Orville, meanwhile, perfected the arrangements for the wind tunnel itself. The fan was mounted on the axle from the brothers’ old grinder. This was connected to the shop engine, which would drive the fan at some 4,000 revolutions per minute to create an experimental wind of 20 to 25 miles per hour.
They constructed the balances together. One they called the lift balance, the other the drift balance. Each was equipped with a dial and needle to register results. Experimental wing shapes were mounted not horizontally, like a bird’s wing, but vertically, so the “lift” could be measured from side to side. When they turned on the fan, wind rushed through a metal honeycomb—to keep the airflow straight—and struck the wing. This caused the entire balance to swing gently to one side, like the action of an opening gate. The dial recorded how far the gate swung. Correcting for drift and gravity, the brothers could judge the performance of each wing shape at a particular angle in a
minute or two. On the lift balance, for instance, they would affix the model wing to the balance; adjust it to the desired angle; turn on the fan; adjust the balance to correct for drift; look through the window on top of the tunnel to read the number indicated by the needle; shut off the fan; record the result; then change the wing’s angle and test again.
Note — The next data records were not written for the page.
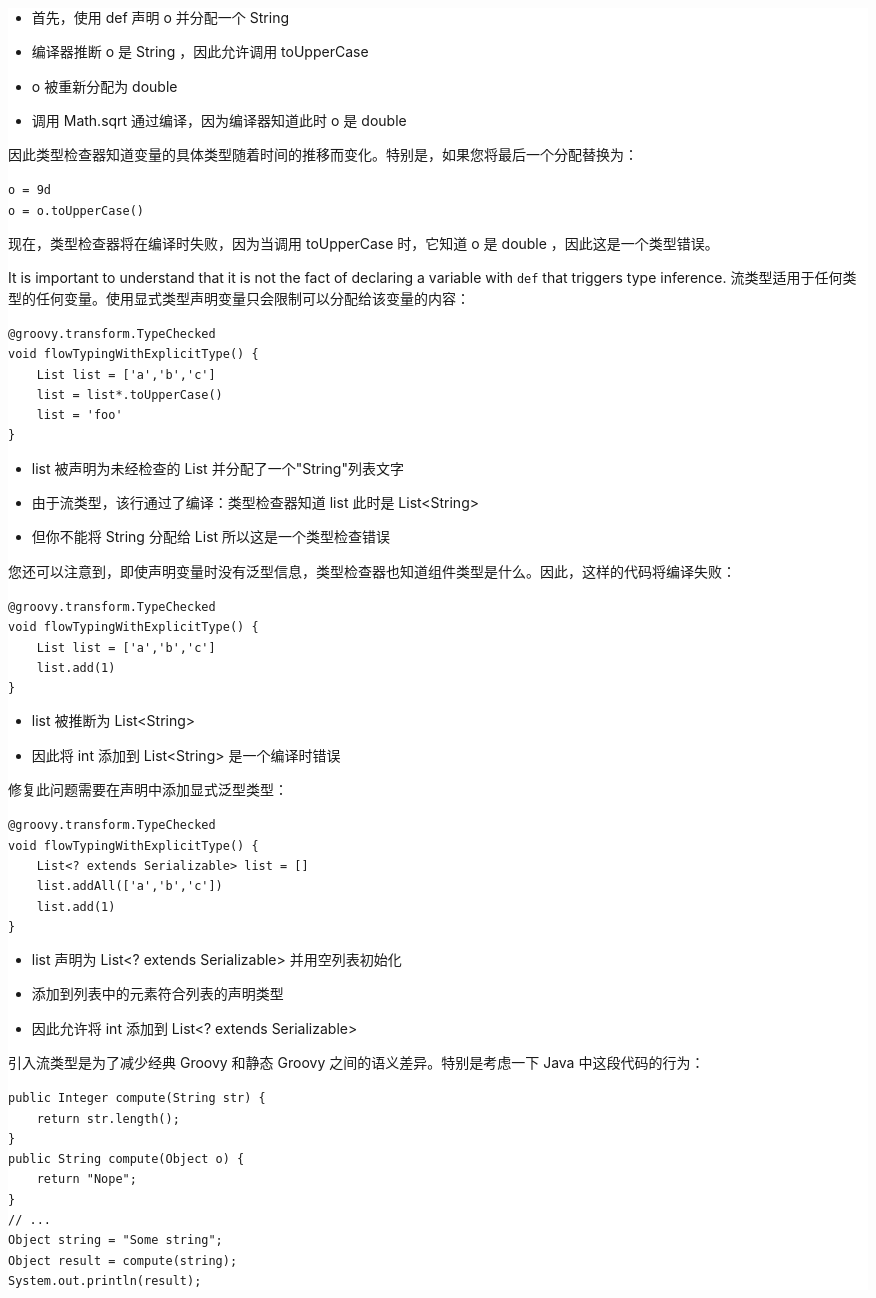 -   首先，使用 def 声明 o 并分配一个 String

-   编译器推断 o 是 String ，因此允许调用 toUpperCase

-   o 被重新分配为 double

-   调用 Math.sqrt 通过编译，因为编译器知道此时 o 是 double

因此类型检查器知道变量的具体类型随着时间的推移而变化。特别是，如果您将最后一个分配替换为：

    o = 9d
    o = o.toUpperCase()

现在，类型检查器将在编译时失败，因为当调用 toUpperCase 时，它知道 o 是 double ，因此这是一个类型错误。

It is important to understand that it is not the fact of declaring a variable with `def` that triggers type inference. 流类型适用于任何类型的任何变量。使用显式类型声明变量只会限制可以分配给该变量的内容：

    @groovy.transform.TypeChecked
    void flowTypingWithExplicitType() {
        List list = ['a','b','c']           
        list = list*.toUpperCase()          
        list = 'foo'                        
    }

-   list 被声明为未经检查的 List 并分配了一个"String"列表文字

-   由于流类型，该行通过了编译：类型检查器知道 list 此时是 List\<String\>

-   但你不能将 String 分配给 List 所以这是一个类型检查错误

您还可以注意到，即使声明变量时没有泛型信息，类型检查器也知道组件类型是什么。因此，这样的代码将编译失败：

    @groovy.transform.TypeChecked
    void flowTypingWithExplicitType() {
        List list = ['a','b','c']           
        list.add(1)                         
    }

-   list 被推断为 List\<String\>

-   因此将 int 添加到 List\<String\> 是一个编译时错误

修复此问题需要在声明中添加显式泛型类型：

    @groovy.transform.TypeChecked
    void flowTypingWithExplicitType() {
        List<? extends Serializable> list = []                      
        list.addAll(['a','b','c'])                                  
        list.add(1)                                                 
    }

-   list 声明为 List\<? extends Serializable\> 并用空列表初始化

-   添加到列表中的元素符合列表的声明类型

-   因此允许将 int 添加到 List\<? extends Serializable\>

引入流类型是为了减少经典 Groovy 和静态 Groovy 之间的语义差异。特别是考虑一下 Java 中这段代码的行为：

    public Integer compute(String str) {
        return str.length();
    }
    public String compute(Object o) {
        return "Nope";
    }
    // ...
    Object string = "Some string";          
    Object result = compute(string);        
    System.out.println(result);             
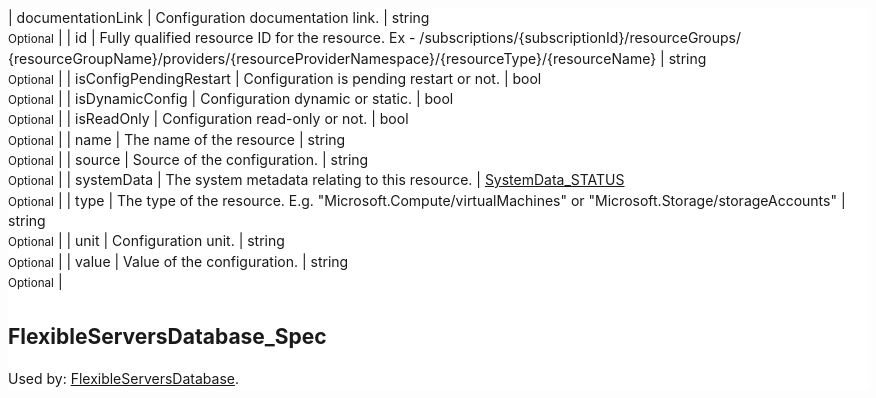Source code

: | documentationLink      | Configuration documentation link.                                                                                                                                                                                                                                                                                         | string<br/><small>Optional</small>                                                                                                                      |
| id                     | Fully qualified resource ID for the resource. Ex - /&ZeroWidthSpace;subscriptions/&ZeroWidthSpace;{subscriptionId}/&ZeroWidthSpace;resourceGroups/&ZeroWidthSpace;{resourceGroupName}/&ZeroWidthSpace;providers/&ZeroWidthSpace;{resourceProviderNamespace}/&ZeroWidthSpace;{resourceType}/&ZeroWidthSpace;{resourceName} | string<br/><small>Optional</small>                                                                                                                      |
| isConfigPendingRestart | Configuration is pending restart or not.                                                                                                                                                                                                                                                                                  | bool<br/><small>Optional</small>                                                                                                                        |
| isDynamicConfig        | Configuration dynamic or static.                                                                                                                                                                                                                                                                                          | bool<br/><small>Optional</small>                                                                                                                        |
| isReadOnly             | Configuration read-only or not.                                                                                                                                                                                                                                                                                           | bool<br/><small>Optional</small>                                                                                                                        |
| name                   | The name of the resource                                                                                                                                                                                                                                                                                                  | string<br/><small>Optional</small>                                                                                                                      |
| source                 | Source of the configuration.                                                                                                                                                                                                                                                                                              | string<br/><small>Optional</small>                                                                                                                      |
| systemData             | The system metadata relating to this resource.                                                                                                                                                                                                                                                                            | [SystemData_STATUS](#SystemData_STATUS)<br/><small>Optional</small>                                                                                     |
| type                   | The type of the resource. E.g. "Microsoft.Compute/virtualMachines" or "Microsoft.Storage/storageAccounts"                                                                                                                                                                                                                 | string<br/><small>Optional</small>                                                                                                                      |
| unit                   | Configuration unit.                                                                                                                                                                                                                                                                                                       | string<br/><small>Optional</small>                                                                                                                      |
| value                  | Value of the configuration.                                                                                                                                                                                                                                                                                               | string<br/><small>Optional</small>                                                                                                                      |

<a id="FlexibleServersDatabase_Spec"></a>FlexibleServersDatabase_Spec
---------------------------------------------------------------------

Used by: [FlexibleServersDatabase](#FlexibleServersDatabase).
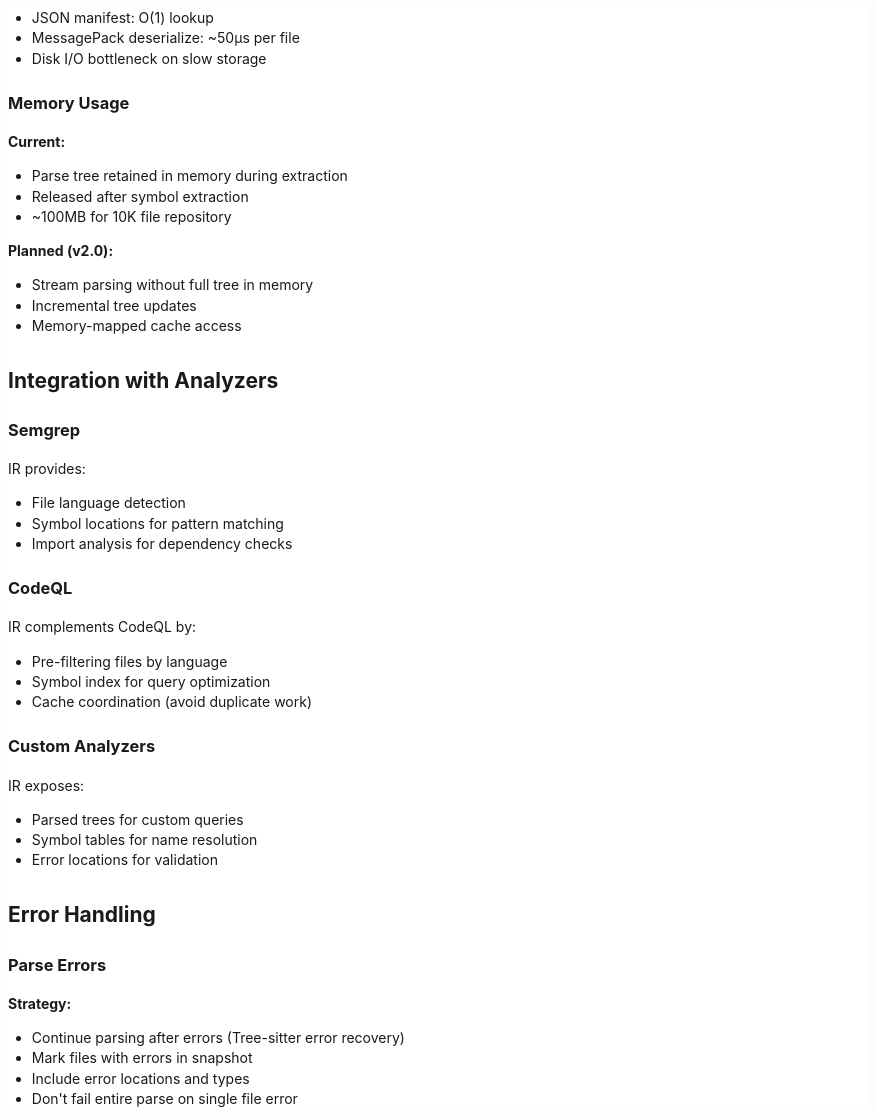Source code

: - JSON manifest: O(1) lookup
- MessagePack deserialize: ~50μs per file
- Disk I/O bottleneck on slow storage

### Memory Usage

**Current:**

- Parse tree retained in memory during extraction
- Released after symbol extraction
- ~100MB for 10K file repository

**Planned (v2.0):**

- Stream parsing without full tree in memory
- Incremental tree updates
- Memory-mapped cache access

## Integration with Analyzers

### Semgrep

IR provides:

- File language detection
- Symbol locations for pattern matching
- Import analysis for dependency checks

### CodeQL

IR complements CodeQL by:

- Pre-filtering files by language
- Symbol index for query optimization
- Cache coordination (avoid duplicate work)

### Custom Analyzers

IR exposes:

- Parsed trees for custom queries
- Symbol tables for name resolution
- Error locations for validation

## Error Handling

### Parse Errors

**Strategy:**

- Continue parsing after errors (Tree-sitter error recovery)
- Mark files with errors in snapshot
- Include error locations and types
- Don't fail entire parse on single file error
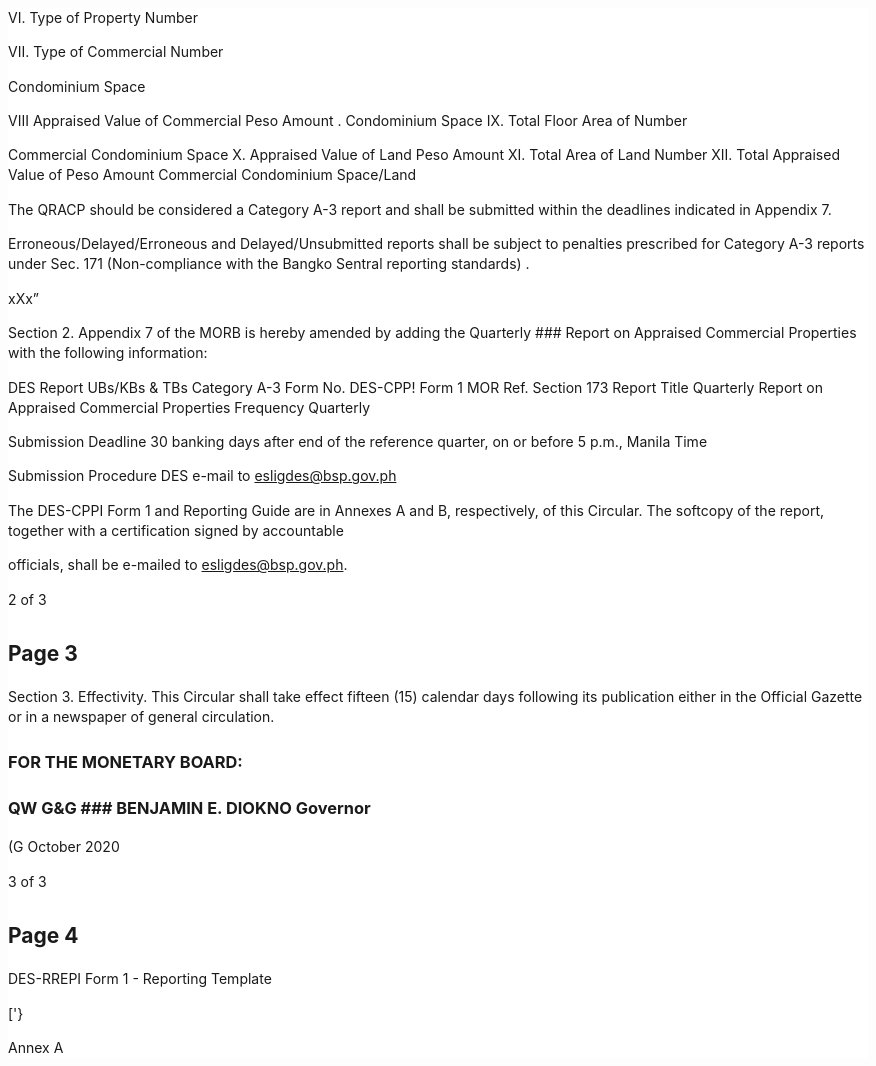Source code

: VI. Type of Property Number

VII. Type of Commercial Number

Condominium Space

VIII Appraised Value of Commercial Peso Amount . Condominium Space IX. Total Floor Area of Number

Commercial Condominium Space X. Appraised Value of Land Peso Amount XI. Total Area of Land Number XII. Total Appraised Value of Peso Amount Commercial Condominium Space/Land

The QRACP should be considered a Category A-3 report and shall be submitted within the deadlines indicated in Appendix 7.

Erroneous/Delayed/Erroneous and Delayed/Unsubmitted reports shall be subject to penalties prescribed for Category A-3 reports under Sec. 171 (Non-compliance with the Bangko Sentral reporting standards) .

xXx”

Section 2. Appendix 7 of the MORB is hereby amended by adding the Quarterly ### Report on Appraised Commercial Properties with the following information:

DES Report UBs/KBs & TBs Category A-3 Form No. DES-CPP! Form 1 MOR Ref. Section 173 Report Title Quarterly Report on Appraised Commercial Properties Frequency Quarterly

Submission Deadline 30 banking days after end of the reference quarter, on or before 5 p.m., Manila Time

Submission Procedure DES e-mail to esligdes@bsp.gov.ph

The DES-CPPI Form 1 and Reporting Guide are in Annexes A and B, respectively, of this Circular. The softcopy of the report, together with a certification signed by accountable

officials, shall be e-mailed to esligdes@bsp.gov.ph.

2 of 3

## Page 3

Section 3. Effectivity. This Circular shall take effect fifteen (15) calendar days following its publication either in the Official Gazette or in a newspaper of general circulation.

### FOR THE MONETARY BOARD:

### QW G&G ### BENJAMIN E. DIOKNO Governor

(G October 2020

3 of 3

## Page 4

DES-RREPI Form 1 - Reporting Template

['}

Annex A
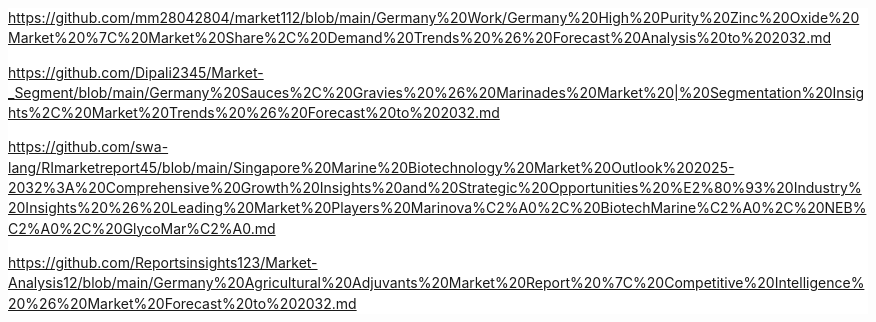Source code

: <a href=https://github.com/Dipali2345/Market-_Segment/blob/main/Germany%20Sauces%2C%20Gravies%20%26%20Marinades%20Market%20|%20Segmentation%20Insights%2C%20Market%20Trends%20%26%20Forecast%20to%202032.md>https://github.com/mm28042804/market112/blob/main/Germany%20Work/Germany%20High%20Purity%20Zinc%20Oxide%20Market%20%7C%20Market%20Share%2C%20Demand%20Trends%20%26%20Forecast%20Analysis%20to%202032.md</a>

<a href=https://github.com/swa-lang/RImarketreport45/blob/main/Singapore%20Marine%20Biotechnology%20Market%20Outlook%202025-2032%3A%20Comprehensive%20Growth%20Insights%20and%20Strategic%20Opportunities%20%E2%80%93%20Industry%20Insights%20%26%20Leading%20Market%20Players%20Marinova%C2%A0%2C%20BiotechMarine%C2%A0%2C%20NEB%C2%A0%2C%20GlycoMar%C2%A0.md>https://github.com/Dipali2345/Market-_Segment/blob/main/Germany%20Sauces%2C%20Gravies%20%26%20Marinades%20Market%20|%20Segmentation%20Insights%2C%20Market%20Trends%20%26%20Forecast%20to%202032.md</a>

<a href=https://github.com/Reportsinsights123/Market-Analysis12/blob/main/Germany%20Agricultural%20Adjuvants%20Market%20Report%20%7C%20Competitive%20Intelligence%20%26%20Market%20Forecast%20to%202032.md>https://github.com/swa-lang/RImarketreport45/blob/main/Singapore%20Marine%20Biotechnology%20Market%20Outlook%202025-2032%3A%20Comprehensive%20Growth%20Insights%20and%20Strategic%20Opportunities%20%E2%80%93%20Industry%20Insights%20%26%20Leading%20Market%20Players%20Marinova%C2%A0%2C%20BiotechMarine%C2%A0%2C%20NEB%C2%A0%2C%20GlycoMar%C2%A0.md</a>

<a href=https://sites.google.com/view/riblogger/home/market-press/united-kingdom-vacuum-insulated-pipe-market-overview-and-key-segmentation>https://github.com/Reportsinsights123/Market-Analysis12/blob/main/Germany%20Agricultural%20Adjuvants%20Market%20Report%20%7C%20Competitive%20Intelligence%20%26%20Market%20Forecast%20to%202032.md</a>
When the full range of angles had been tried, a new wing would be attached and the cycle of lift tests would start over. Later, they tested the same wing shapes on the drift balance. Both balances measured the forces on the wings directly, eliminating the need to rely on Smeaton’s coefficient of air pressure. They found they could run dozens of tests in a single day. In four weeks they tried more than a hundred surfaces, running each through its paces at angles from zero, past thirty degrees, all the way to ninety degrees, gleaning more information in a couple of days than in two summers at Kitty Hawk. Through the window on top of the tunnel, they watched the needle respond to the wind blowing on surfaces that were flat and sharply curved, square-tipped and round-tipped. They tried tandem wing arrangements, like Langley’s; double-deckers like their own gliders; even triple-deckers. They tried surfaces of various aspect ratios—the ratio of the wing’s length to its width, or “span” to “chord”—from perfect squares to long, narrow rectangles. The tests revealed astonishing variety and unpredictability in the way surfaces responded to the flow of moving air. Their progress delighted Will’s anxiously waiting correspondent in Chicago. “It is perfectly marvelous to me how quickly you get results with your testing machine . . . ,” Chanute said. “You are evidently better equipped to test the endless variety of curved surfaces than anybody has ever been.”